This is an excerpt from my admissions application to Princeton Seminary:
Many Christians despair over the church’s loss of the “favored status” it once occupied in Western culture. Many seem to be engaged in a desperate attempt to turn back the clock. I am concerned that both approaches leave us in a reactionary position that risks the paralysis of our mission in the world. My hope is that we will embrace the opportunity to come to the table of world faiths and philosophies for the first time as equal partners with non-Christians, evangelizing and — to borrow a phrase from Pete Rollins — “seeking to be evangelized.” It is my hope that in this way, we may explore our own faith more deeply while encouraging others to do the same, secure in the belief that God will always be found where God is sought. Simultaneously, our search as Christians must acknowledge that God will also be found in the same places frequented by Christ: among the poor, the sick, and the marginalized, fighting for justice and renewal that is not merely individual or personal, but communal and even global in scope.
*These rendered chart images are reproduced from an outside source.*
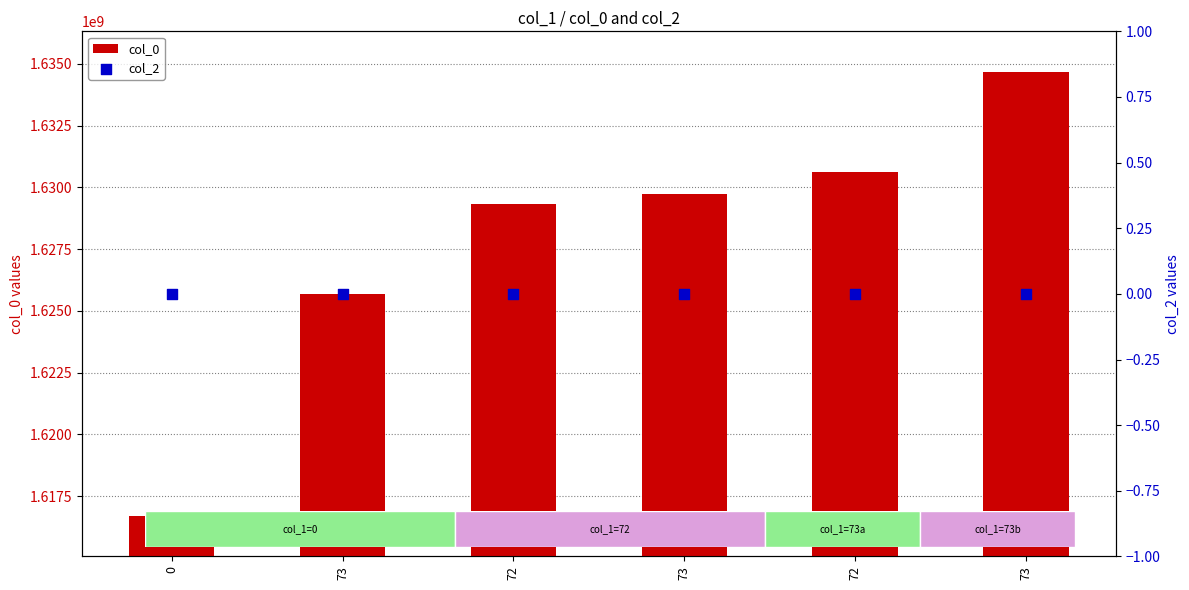

Which series contains the highest Y value?

col_0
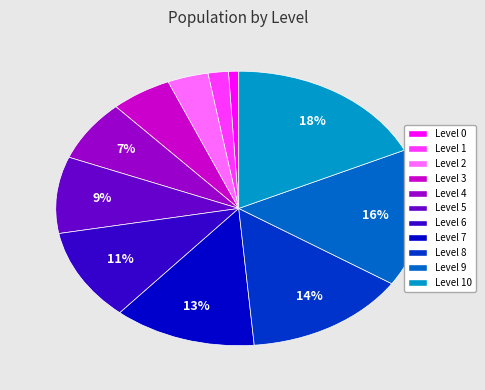

To the nearest percent, what is the average slice percentage?

9%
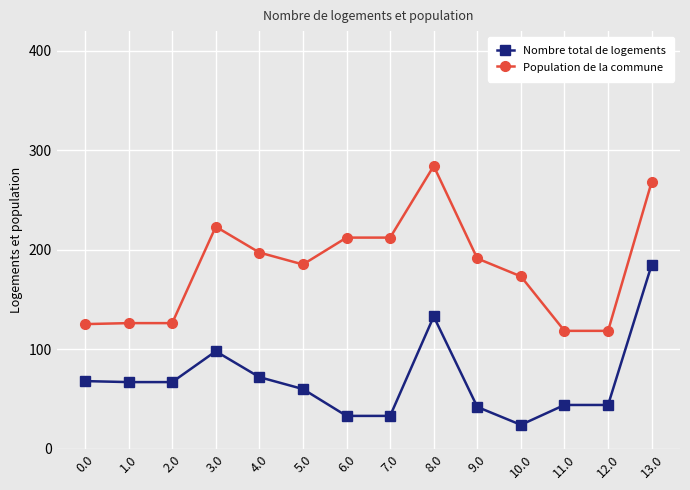

What is the approximate value of Nombre total de logements at 9.0?

42.0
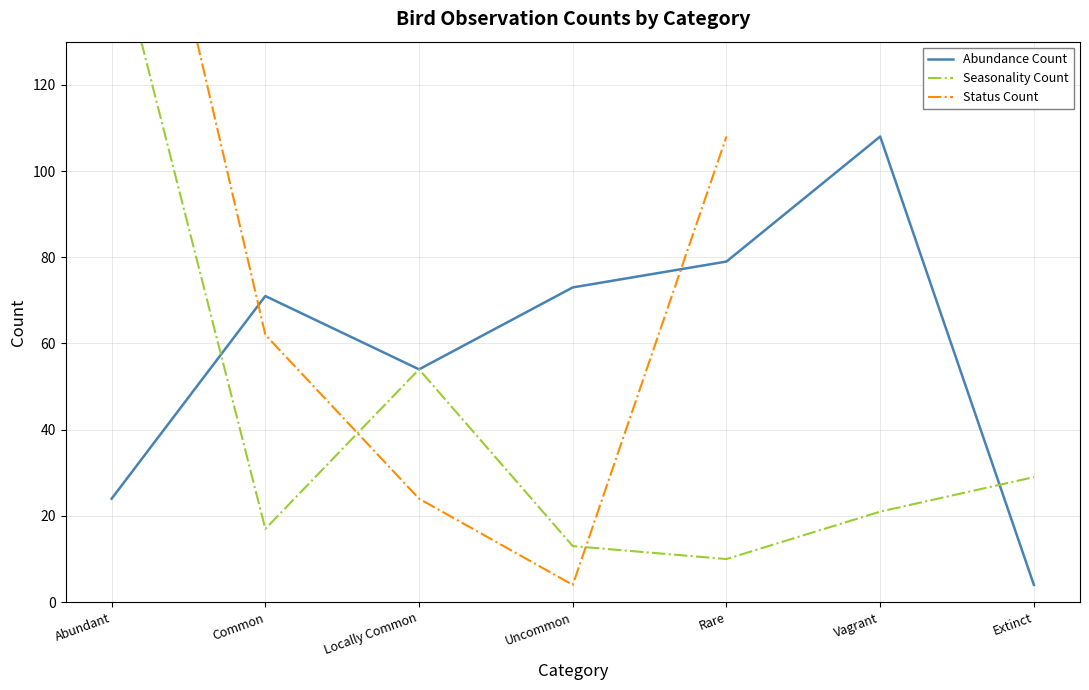

Rank the series by their average value, from lowest to highest.

Seasonality Count, Status Count, Abundance Count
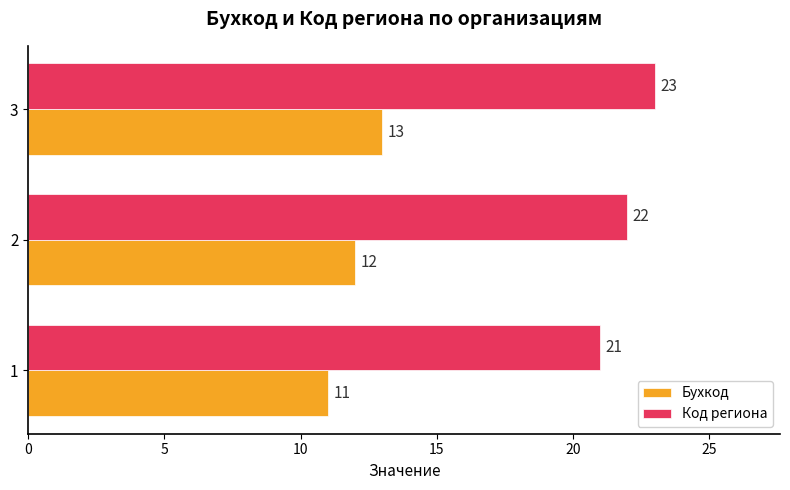

How many Код региона values are between 21 and 23?

3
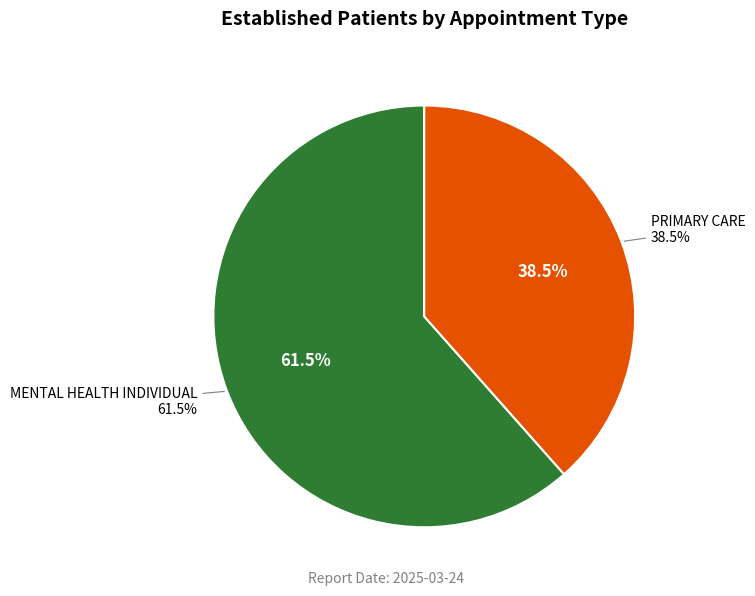

Is it true that PRIMARY CARE is 38% of the pie?

True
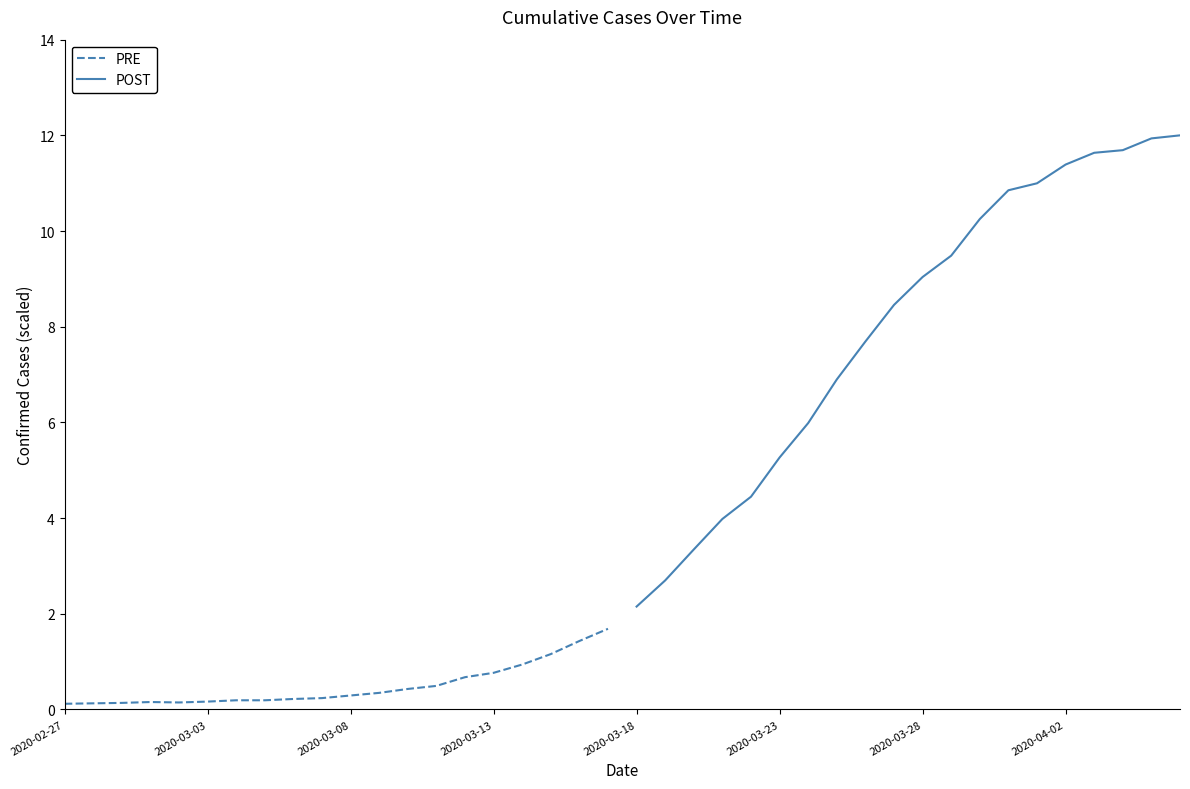

How many lines are shown in the chart?

2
Though our mission has not changed in the past two millenia, the prosperity and comfort of dominant voices in the church constantly threaten to distract us from it. I hope that, for the sake of its mission, the church can lay these two temporal treasures on the sacrificial altar long enough to engage with the world and its troubles, not in condemnation or condescension , but with the fierce and world-changing love of Christ.
I haven’t submitted it yet, so if you have any comments or suggestions, please feel free to chime in. Hmmmm…that brings up an interesting ethical scenario — an open-source wiki-esque admissions essay?